Aggregation & Statistics
The Pāṇini aggregation system allows you to transform atomic extractions (e.g., analyzed sentences) into global insights about a text corpus or a learner profile.
1. Role and Concept
The goal of aggregation is to answer questions like:
- "What are the most frequent grammatical cases in this text?"
- "What is the coverage rate of Polish morphological features in this corpus?"
- "What are the most used verb lemmas?"
The system relies on two types of data:
- Distributions (Closed Sets): Used for enums (e.g., Case, Gender). They allow calculating Coverage (e.g., "I've seen 4 out of 7 possible cases").
- Inventories (Open Sets): Used for free strings (e.g., Lemmas, Roots). They allow counting unique occurrences.
2. Usage: The Aggregable Pipeline
To be aggregated, an object must implement the Aggregable trait.
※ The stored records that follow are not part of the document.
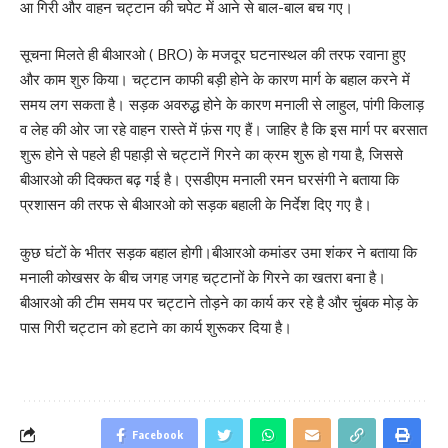
आ गिरी और वाहन चट्टान की चपेट में आने से बाल-बाल बच गए।
सूचना मिलते ही बीआरओ ( BRO) के मजदूर घटनास्थल की तरफ रवाना हुए
और काम शुरु किया। चट्टान काफी बड़ी होने के कारण मार्ग के बहाल करने में
समय लग सकता है। सड़क अवरुद्ध होने के कारण मनाली से लाहुल, पांगी किलाड़
व लेह की ओर जा रहे वाहन रास्ते में फ़ंस गए हैं। जाहिर है कि इस मार्ग पर बरसात
शुरू होने से पहले ही पहाड़ी से चट्टानें गिरने का क्रम शुरू हो गया है, जिससे
बीआरओ की दिक्कत बढ़ गई है। एसडीएम मनाली रमन घरसंगी ने बताया कि
प्रशासन की तरफ से बीआरओ को सड़क बहाली के निर्देश दिए गए है।
कुछ घंटों के भीतर सड़क बहाल होगी।बीआरओ कमांडर उमा शंकर ने बताया कि
मनाली कोखसर के बीच जगह जगह चट्टानों के गिरने का खतरा बना है।
बीआरओ की टीम समय पर चट्टाने तोड़ने का कार्य कर रहे है और चुंबक मोड़ के
पास गिरी चट्टान को हटाने का कार्य शुरूकर दिया है।
Facebook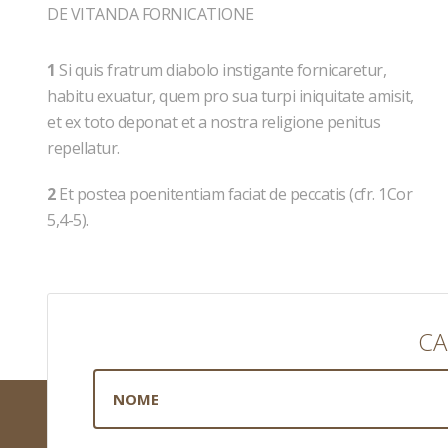
DE VITANDA FORNICATIONE
1
Si quis fratrum diabolo instigante fornicaretur,
habitu exuatur, quem pro sua turpi iniquitate amisit,
et ex toto deponat et a nostra religione penitus
repellatur.
2
Et postea poenitentiam faciat de peccatis (cfr. 1Cor
5,4-5).
CA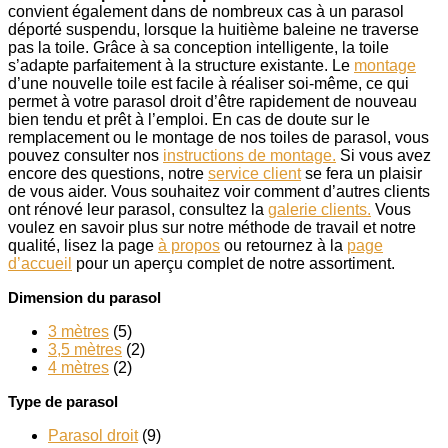
convient également dans de nombreux cas à un parasol
déporté suspendu, lorsque la huitième baleine ne traverse
pas la toile. Grâce à sa conception intelligente, la toile
s’adapte parfaitement à la structure existante. Le
montage
d’une nouvelle toile est facile à réaliser soi-même, ce qui
permet à votre parasol droit d’être rapidement de nouveau
bien tendu et prêt à l’emploi. En cas de doute sur le
remplacement ou le montage de nos toiles de parasol, vous
pouvez consulter nos
instructions de montage.
Si vous avez
encore des questions, notre
service client
se fera un plaisir
de vous aider. Vous souhaitez voir comment d’autres clients
ont rénové leur parasol, consultez la
galerie clients.
Vous
voulez en savoir plus sur notre méthode de travail et notre
qualité, lisez la page
à propos
ou retournez à la
page
d’accueil
pour un aperçu complet de notre assortiment.
Dimension du parasol
3 mètres
(5)
3,5 mètres
(2)
4 mètres
(2)
Type de parasol
Parasol droit
(9)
This is automatic for morphology enums derived with #[derive(MorphologyInfo)].
graph LR
Feature1["Word: 'kot' Case: Nom"]
Feature2["Word: 'psa' Case: Acc"]
Feature3["Word: 'dom' Case: Nom"]
Aggregator[BasicAggregator]
Feature1 & Feature2 & Feature3 --> Aggregator
Aggregator --> Result[AggregationResult]
subgraph Statistics ["Statistics"]
Result --> C1["Nom: 2, Acc: 1"]
Result --> C2["Case Coverage: 2/7"]
end
3. The AggregationResult Object
The AggregationResult is the final product of an aggregation. It contains data grouped by categories (e.g., "Noun", "Verb", "morpheme").
Example Console Output:
[NOUN] total: 15
|- case [3/7]: nominative(8), accusative(5), genitive(2)
|- gender [2/3]: feminine(10), masculine(5)
|- lemma [8 unique]: studentka(3), biblioteka(2)...
Programmatic Access (Rust)
let result: AggregationResult = features.into_iter().collect();
println!("Total items: {}", result.total_count());
println!("Group count: {}", result.group_count());
// Access a specific group
if let Some(noun_stats) = result.by_group.get("Noun") {
// Analyze dimensions...
}
4. Technical Importance: Closed Sets
Why use ClosedValues?
For a dimension (e.g., Case) to calculate its coverage rate, it must know the exhaustive list of possibilities. This is the role of #[derive(ClosedValues)] on your linguistic enums. Without it, the system treats data as a simple inventory without any notion of completion percentage.